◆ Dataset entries
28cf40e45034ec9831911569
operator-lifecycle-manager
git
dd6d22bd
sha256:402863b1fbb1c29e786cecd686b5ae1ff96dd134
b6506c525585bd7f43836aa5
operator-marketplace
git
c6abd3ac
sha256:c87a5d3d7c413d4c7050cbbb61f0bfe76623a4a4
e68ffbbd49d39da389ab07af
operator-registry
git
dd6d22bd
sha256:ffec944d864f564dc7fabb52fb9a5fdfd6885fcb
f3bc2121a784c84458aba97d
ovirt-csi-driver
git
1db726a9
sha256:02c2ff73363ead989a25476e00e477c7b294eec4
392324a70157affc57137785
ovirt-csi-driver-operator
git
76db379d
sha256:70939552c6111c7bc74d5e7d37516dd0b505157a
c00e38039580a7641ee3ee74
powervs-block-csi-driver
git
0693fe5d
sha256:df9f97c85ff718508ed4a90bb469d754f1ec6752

◆ Task to complete
Reproduce every line of the data above verbatim, keeping the original order.

◆ Reply to the task
28cf40e45034ec9831911569
operator-lifecycle-manager
git
dd6d22bd
sha256:402863b1fbb1c29e786cecd686b5ae1ff96dd134
b6506c525585bd7f43836aa5
operator-marketplace
git
c6abd3ac
sha256:c87a5d3d7c413d4c7050cbbb61f0bfe76623a4a4
e68ffbbd49d39da389ab07af
operator-registry
git
dd6d22bd
sha256:ffec944d864f564dc7fabb52fb9a5fdfd6885fcb
f3bc2121a784c84458aba97d
ovirt-csi-driver
git
1db726a9
sha256:02c2ff73363ead989a25476e00e477c7b294eec4
392324a70157affc57137785
ovirt-csi-driver-operator
git
76db379d
sha256:70939552c6111c7bc74d5e7d37516dd0b505157a
c00e38039580a7641ee3ee74
powervs-block-csi-driver
git
0693fe5d
sha256:df9f97c85ff718508ed4a90bb469d754f1ec6752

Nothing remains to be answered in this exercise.